**Dataset records**:
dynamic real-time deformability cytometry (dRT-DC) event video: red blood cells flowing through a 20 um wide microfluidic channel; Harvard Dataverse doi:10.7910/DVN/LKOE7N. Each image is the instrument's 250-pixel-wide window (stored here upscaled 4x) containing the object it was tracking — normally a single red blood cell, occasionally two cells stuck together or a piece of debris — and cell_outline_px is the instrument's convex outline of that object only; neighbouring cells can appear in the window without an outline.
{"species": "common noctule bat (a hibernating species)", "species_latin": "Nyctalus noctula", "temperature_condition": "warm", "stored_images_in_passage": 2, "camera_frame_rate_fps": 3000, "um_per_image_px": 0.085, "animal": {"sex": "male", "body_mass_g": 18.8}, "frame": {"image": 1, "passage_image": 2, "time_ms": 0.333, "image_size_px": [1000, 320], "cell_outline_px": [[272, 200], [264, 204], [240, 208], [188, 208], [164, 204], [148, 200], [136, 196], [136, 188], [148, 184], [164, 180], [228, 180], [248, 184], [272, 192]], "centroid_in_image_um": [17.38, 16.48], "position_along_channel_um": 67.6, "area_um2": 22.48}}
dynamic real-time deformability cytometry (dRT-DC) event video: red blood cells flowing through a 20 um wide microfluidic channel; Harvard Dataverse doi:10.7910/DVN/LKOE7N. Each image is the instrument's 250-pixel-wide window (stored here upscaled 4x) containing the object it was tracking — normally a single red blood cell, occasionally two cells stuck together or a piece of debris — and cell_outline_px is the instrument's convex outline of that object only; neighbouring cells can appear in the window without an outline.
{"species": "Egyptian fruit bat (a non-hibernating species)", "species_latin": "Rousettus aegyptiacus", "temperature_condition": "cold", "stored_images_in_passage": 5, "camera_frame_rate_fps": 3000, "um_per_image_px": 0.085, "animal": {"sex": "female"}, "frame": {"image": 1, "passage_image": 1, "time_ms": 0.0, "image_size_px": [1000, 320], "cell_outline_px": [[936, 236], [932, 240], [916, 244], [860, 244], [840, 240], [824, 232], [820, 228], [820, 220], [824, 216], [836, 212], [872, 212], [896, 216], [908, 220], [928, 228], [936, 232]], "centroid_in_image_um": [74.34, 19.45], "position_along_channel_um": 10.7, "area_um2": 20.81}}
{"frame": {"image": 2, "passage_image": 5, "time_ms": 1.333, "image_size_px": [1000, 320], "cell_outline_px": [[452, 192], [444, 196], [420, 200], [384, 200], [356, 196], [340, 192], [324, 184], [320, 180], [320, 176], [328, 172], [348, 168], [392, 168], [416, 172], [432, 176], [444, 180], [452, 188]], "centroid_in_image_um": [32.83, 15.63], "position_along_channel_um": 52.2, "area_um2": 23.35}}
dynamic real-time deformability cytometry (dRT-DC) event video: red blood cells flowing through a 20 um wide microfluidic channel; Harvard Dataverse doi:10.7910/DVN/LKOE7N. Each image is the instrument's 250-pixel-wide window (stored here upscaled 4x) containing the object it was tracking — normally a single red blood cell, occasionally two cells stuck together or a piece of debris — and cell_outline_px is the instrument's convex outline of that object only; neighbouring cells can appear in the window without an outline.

**What is asked**: Each line of the material should be echoed exactly.

**Response**:
dynamic real-time deformability cytometry (dRT-DC) event video: red blood cells flowing through a 20 um wide microfluidic channel; Harvard Dataverse doi:10.7910/DVN/LKOE7N. Each image is the instrument's 250-pixel-wide window (stored here upscaled 4x) containing the object it was tracking — normally a single red blood cell, occasionally two cells stuck together or a piece of debris — and cell_outline_px is the instrument's convex outline of that object only; neighbouring cells can appear in the window without an outline.
{"species": "common noctule bat (a hibernating species)", "species_latin": "Nyctalus noctula", "temperature_condition": "warm", "stored_images_in_passage": 2, "camera_frame_rate_fps": 3000, "um_per_image_px": 0.085, "animal": {"sex": "male", "body_mass_g": 18.8}, "frame": {"image": 1, "passage_image": 2, "time_ms": 0.333, "image_size_px": [1000, 320], "cell_outline_px": [[272, 200], [264, 204], [240, 208], [188, 208], [164, 204], [148, 200], [136, 196], [136, 188], [148, 184], [164, 180], [228, 180], [248, 184], [272, 192]], "centroid_in_image_um": [17.38, 16.48], "position_along_channel_um": 67.6, "area_um2": 22.48}}
dynamic real-time deformability cytometry (dRT-DC) event video: red blood cells flowing through a 20 um wide microfluidic channel; Harvard Dataverse doi:10.7910/DVN/LKOE7N. Each image is the instrument's 250-pixel-wide window (stored here upscaled 4x) containing the object it was tracking — normally a single red blood cell, occasionally two cells stuck together or a piece of debris — and cell_outline_px is the instrument's convex outline of that object only; neighbouring cells can appear in the window without an outline.
{"species": "Egyptian fruit bat (a non-hibernating species)", "species_latin": "Rousettus aegyptiacus", "temperature_condition": "cold", "stored_images_in_passage": 5, "camera_frame_rate_fps": 3000, "um_per_image_px": 0.085, "animal": {"sex": "female"}, "frame": {"image": 1, "passage_image": 1, "time_ms": 0.0, "image_size_px": [1000, 320], "cell_outline_px": [[936, 236], [932, 240], [916, 244], [860, 244], [840, 240], [824, 232], [820, 228], [820, 220], [824, 216], [836, 212], [872, 212], [896, 216], [908, 220], [928, 228], [936, 232]], "centroid_in_image_um": [74.34, 19.45], "position_along_channel_um": 10.7, "area_um2": 20.81}}
{"frame": {"image": 2, "passage_image": 5, "time_ms": 1.333, "image_size_px": [1000, 320], "cell_outline_px": [[452, 192], [444, 196], [420, 200], [384, 200], [356, 196], [340, 192], [324, 184], [320, 180], [320, 176], [328, 172], [348, 168], [392, 168], [416, 172], [432, 176], [444, 180], [452, 188]], "centroid_in_image_um": [32.83, 15.63], "position_along_channel_um": 52.2, "area_um2": 23.35}}
dynamic real-time deformability cytometry (dRT-DC) event video: red blood cells flowing through a 20 um wide microfluidic channel; Harvard Dataverse doi:10.7910/DVN/LKOE7N. Each image is the instrument's 250-pixel-wide window (stored here upscaled 4x) containing the object it was tracking — normally a single red blood cell, occasionally two cells stuck together or a piece of debris — and cell_outline_px is the instrument's convex outline of that object only; neighbouring cells can appear in the window without an outline.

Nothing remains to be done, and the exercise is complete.